**Text block**
>> Start

Robert Mugabe of Zimbabwe and Fidel Castro of Cuba. The two nations have a long record of solidarity and mutual cooperation.
Originally uploaded by Pan-African News Wire File Photos
From Reason Wafawarova in SYDNEY, Australia
Zimbabwe Herald
ZIMBABWE just celebrated 30 years of independence on April 18 and to Western media this seemed to be about who has led Zimbabwe for the past 30 years more than it was about a 30-year journey away from the brutal yoke of colonialism.
It is understandable when the British and their Western allies focus on celebrating and highlighting the problems and challenges faced in Zimbabwe over the past 10 years; but it is clearly worrisome when exaggerations and propaganda are employed to take away the entire meaning of our liberation.
It is more disturbing when our own people are bought into this diabolical crusade that demeans the history of our liberation and independence as a history whose context is entirely occupied by failure, corruption, violence, poverty and suffering.
When God assigned Adam to name all creation the philosophy and psychology behind that exercise was dominion or domination. Those who allocate themselves the power to name things allocate themselves dominion over whatever they name.
In 1994, Cde Nelson Mandela was this smiling and reconciliatory gentleman who smiled away the renaming of South Africa to Azania and could not even see the hurry in renaming Pretoria, Johannesburg, Cape Town or Durban.
Those who applauded his sense of progression as legendary statesmanship organised for him accolades and awards that have given birth to the almost unAfrican Mandela Foundation — a corporate symbol of tolerating and preserving the privileges of the colonial legacy in the name multiculturalism and reconciliation.
This is essentially how that great revolutionary and son of Africa jailed in November 1962 was stolen from us and then paraded before us in the image of the smiling man of peace we welcomed on February 11, 1990. The African revolutionary was renamed the Western-oriented statesman right before our own eyes and the conversion has become legendary.
Alexander Kanengoni already did a thorough piece on the Mandela legacy in The Herald last week and this writer will rest this matter for now.
Some Zimbabweans want to think that they have got university degrees and other excellent qualifications because they are smart, because they passed in high school, or because their parents afforded for them a good education in private schools.
We had people capable of passing in high school from the day the first formal school was set up in Zimbabwe and we have had parents capable of affording to look after their children in the best possible way since time immemorial.
However, these people were trampled upon by the oppressive settler system and they could not even be allowed into high schools or be given the opportunity to look after their own families in the best possible way.
In this regard, it is not personal achievement that one passed in high school after independence; that one graduated with this or that amazing degree or diploma, or that one was promoted into this formerly whites-only job and had a paradise of a life with family and friends.
This is because people who did not pass through any high school put their bodies and their lives on the line to see that we got where we are today as Zimbabweans. It is people who could not and cannot be promoted into any high ranking corporate positions who put their lives on the line so that others could be promoted.
If Zimbabwe was to be recolonised today it is the same people who will be up in arms to restore the freedoms we sometimes take for granted. We cannot sensibly agree that we do not owe these people anything.
This writer was in Canberra on April 20 for belated celebrations of Zimbabwe’s 30 years of independence. Driving for 300 kilometres from Sydney was so easy because of the value I place on the liberation legacy and the whole meaning of independence to my country.

>> End

**Raw records**
>> Start

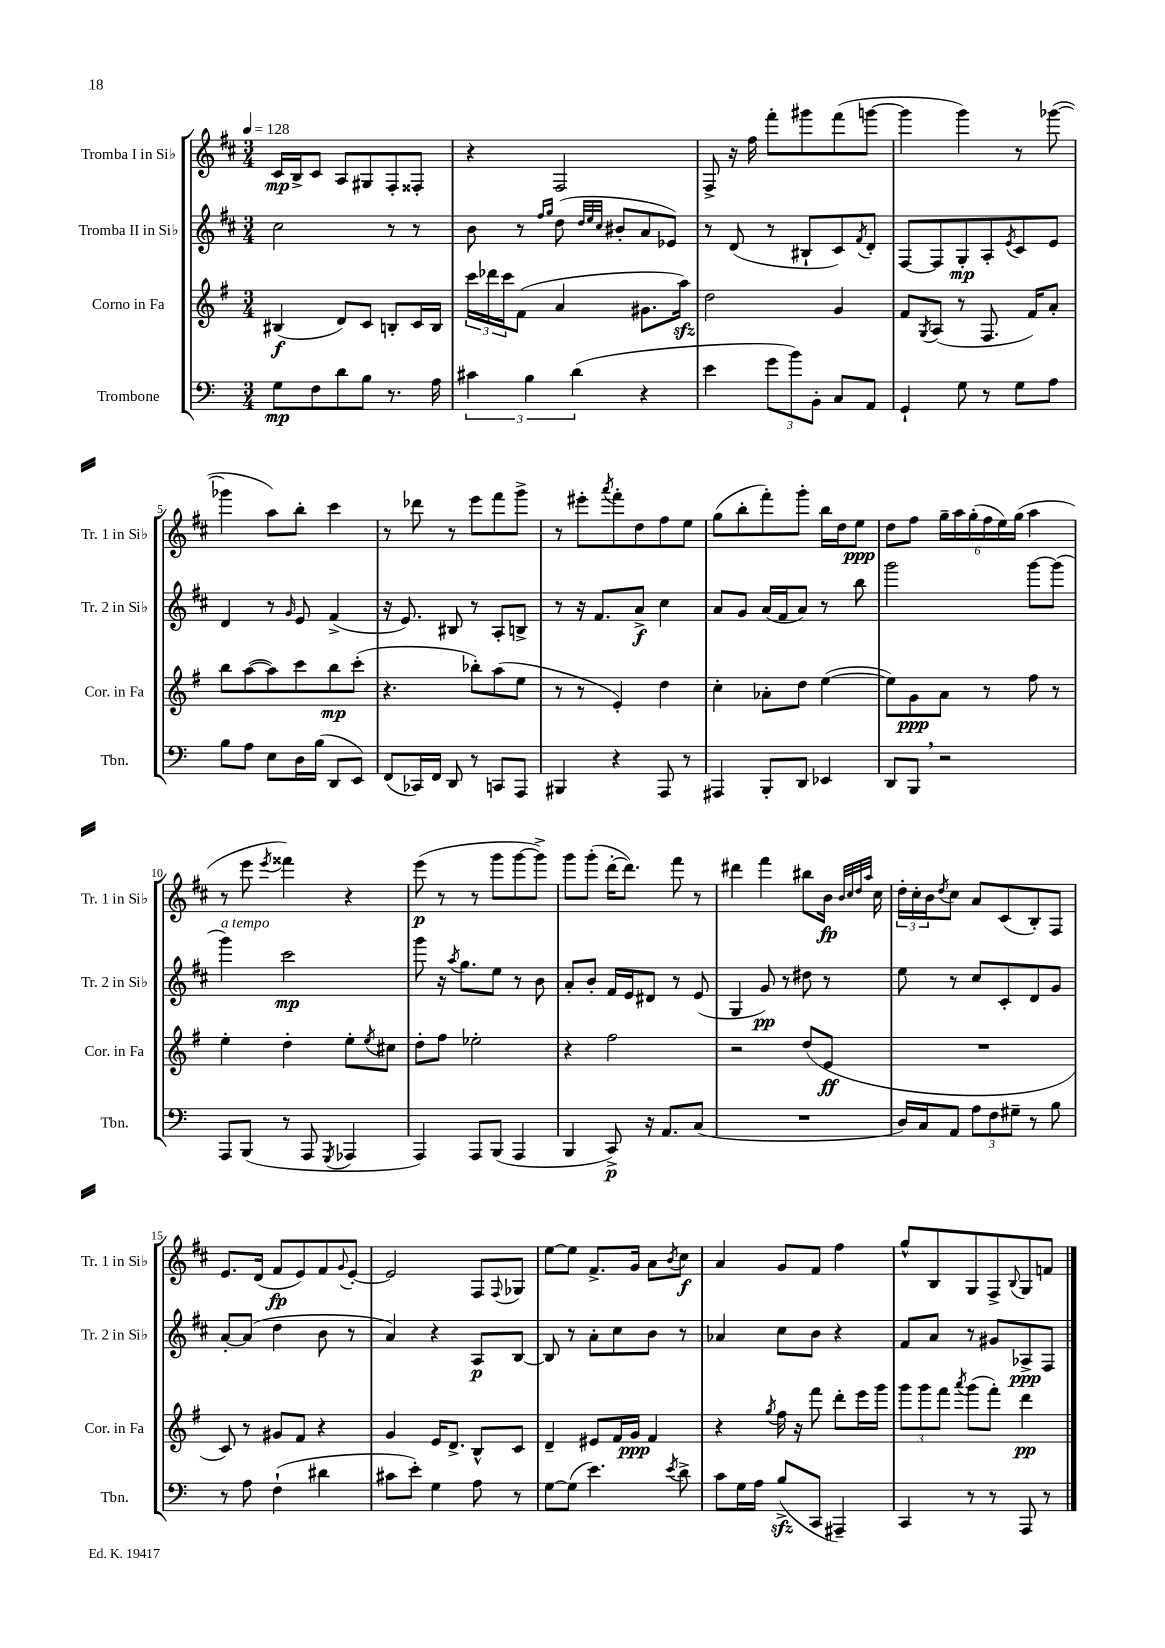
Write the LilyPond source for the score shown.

<<
\new StaffGroup <<
\new Staff = "s0" \with { instrumentName = "Tromba I in Sib" shortInstrumentName = "Tr. 1 in Sib" } {
    \clef treble \key d \major \numericTimeSignature \time 3/4 \tempo 4 = 128
    cis'16\mp b16-> cis'8 a8 gis8 fis8-. fisis8-. |
    r4 fis2 |
    fis8-> r16 fis''16 fis'''8-. gis'''8 fis'''8( g'''8~ |
    g'''4 g'''4) r8 ges'''8~( |
    ges'''4 a''8) b''8-. cis'''4 |
    r8 des'''8 r8 e'''8 fis'''8 g'''8-> |
    r8 eis'''8-. \acciaccatura { a'''8 } fis'''8-. d''8 fis''8 e''8 |
    g''8( b''8-. fis'''8-.) g'''8-. b''16 d''16 e''8\ppp |
    d''8 fis''8 \tuplet 6/4 { g''16-- a''16 g''16-.( fis''16 e''16) g''16( } a''4 |
    r8 e'''8 \acciaccatura { e'''8 } fisis'''4) r4 |
    e'''8\p( r8 r8 g'''8 g'''8~ g'''8->) |
    g'''8 g'''8-.( d'''16~-. d'''8.) fis'''8 r8 |
    dis'''4 fis'''4 bis''8 b'16\fp \grace { b'32 cis''32 d''32 a''32 } cis''16 |
    \tuplet 3/2 { d''16-. cis''16-. b'16 } \acciaccatura { d''8 } cis''8 a'8 cis'8( b8-.) fis8 |
    e'8. d'16( fis'8\fp e'8) fis'8 \appoggiatura { g'8 } e'8~-. |
    e'2 fis8 \appoggiatura { fis8 } ges8 |
    e''8~ e''8 fis'8.-> g'16 a'8 \acciaccatura { b'8 } cis''8\f |
    a'4 g'8 fis'8 fis''4 |
    g''8-^ b8 g8 fis8-> \appoggiatura { b8 } g8 f'8 \bar "|." |
}
\new Staff = "s1" \with { instrumentName = "Tromba II in Sib" shortInstrumentName = "Tr. 2 in Sib" } {
    \clef treble \key d \major \numericTimeSignature \time 3/4
    cis''2 r8 r8 |
    b'8 r8 \grace { fis''16 g''16 } d''8( \grace { d''32 e''32 cis''32 } bis'8-. a'8 ees'8) |
    r8 d'8( r8 bis8-! cis'8) \acciaccatura { fis'8 } d'8-. |
    fis8~ fis8 g8-.\mp a8-. \acciaccatura { e'8 } cis'8 e'8 |
    d'4 r8 \grace { g'16 } e'8 fis'4->( |
    r16 e'8.) bis8 r8 a8-. b8-> |
    r8 r16 fis'8. a'8->\f cis''4 |
    a'8 g'8 a'16( fis'16 a'8) r8 b''8 |
    g'''2 g'''8~ g'''8( |
    g'''4^\markup { \italic "a tempo" }) cis'''2\mp |
    g'''8 r16 \acciaccatura { a''8 } g''8. e''8 r8 b'8 |
    a'8-. b'8-. fis'16 e'16 dis'8 r8 e'8( |
    g4 g'8\pp) r8 dis''8 r8 |
    e''8 r8 cis''8 cis'8-. d'8 g'8 |
    a'8~-. a'8( d''4 b'8 r8 |
    a'4) r4 a8\p b8~ |
    b8 r8 a'8-. cis''8 b'8 r8 |
    aes'4 cis''8 b'8 r4 |
    fis'8 a'8 r8 gis'8 aes8->\ppp fis8 \bar "|." |
}
\new Staff = "s2" \with { instrumentName = "Corno in Fa" shortInstrumentName = "Cor. in Fa" } {
    \clef treble \key g \major \numericTimeSignature \time 3/4
    bis4\f( d'8) c'8 b8-. c'16 b16 |
    \tuplet 3/2 { c'''16 des'''16 c'''16 } fis'8( a'4 gis'8. a''16\sfz) |
    d''2 g'4 |
    fis'8 \acciaccatura { g8 } a8( r8 fis8. fis'16) a'8-. |
    b''8 a''8~( a''8) c'''8 b''8\mp c'''8-.( |
    r4. bes''8-.) a''8( e''8 |
    r8 r8 e'4-.) d''4 |
    c''4-. aes'8-. d''8 e''4~( |
    e''8) g'8\ppp a'8 r8 fis''8 r8 |
    e''4-. d''4-. e''8-. \acciaccatura { e''8 } cis''8 |
    d''8-. fis''8 ees''2-. |
    r4 fis''2 |
    r2 d''8( e'8\ff |
    R2. |
    c'8) r8 gis'8 fis'8 r4 |
    g'4 e'16 d'8.-> b8-^ c'8 |
    d'4-- eis'8 fis'16 g'16\ppp fis'4 |
    r4 \acciaccatura { g''8 } fis''16 r16 fis'''8 d'''8-. e'''16 g'''16 |
    \tuplet 3/2 { g'''8 g'''8 fis'''8 } \acciaccatura { a'''8 } g'''8( fis'''8-.) d'''4\pp \bar "|." |
}
\new Staff = "s3" \with { instrumentName = "Trombone" shortInstrumentName = "Tbn." } {
    \clef bass \key c \major \numericTimeSignature \time 3/4
    g8\mp f8 d'8 b8 r8. a16 |
    \tuplet 3/2 { cis'4 b4 d'4( } r4 |
    e'4 \tuplet 3/2 { g'8 b'8) b,8-. } c8 a,8 |
    g,4-! g8 r8 g8 a8 |
    b8 a8 e8 d16 b16( d,8 e,8) |
    f,8( ces,16) f,16 d,8 r8 c,8 a,,8 |
    bis,,4 r4 a,,8 r8 |
    ais,,4 b,,8-. d,8 ees,4 |
    d,8 b,,8 \breathe r2 |
    a,,8 b,,8( r8 a,,8 \acciaccatura { g,,8 } aes,,4 |
    a,,4) a,,8 b,,8( a,,4 |
    b,,4 c,8->\p) r16 a,8. c8( |
    R2. |
    d16) c16 a,8 \tuplet 3/2 { a8 f8 gis8-- } r8 b8 |
    r8 a8 f4-!( dis'4 |
    cis'8 e'8-.) g4 a8 r8 |
    g8~ g8( e'4.) \acciaccatura { e'8 } d'8-> |
    c'8 g16 a16 b8->\sfz( c,8 ais,,4--) |
    c,4 r8 r8 a,,8 r8 \bar "|." |
}
>>
>>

>> End

**What is expected**
Copy out the passage of the Zimbabwe independence article starting with "Alexander Kanengoni already" and going on through "in private schools.". The lines have no role in this exercise.

**Final result**
Alexander Kanengoni already did a thorough piece on the Mandela legacy in The Herald last week and this writer will rest this matter for now.
Some Zimbabweans want to think that they have got university degrees and other excellent qualifications because they are smart, because they passed in high school, or because their parents afforded for them a good education in private schools.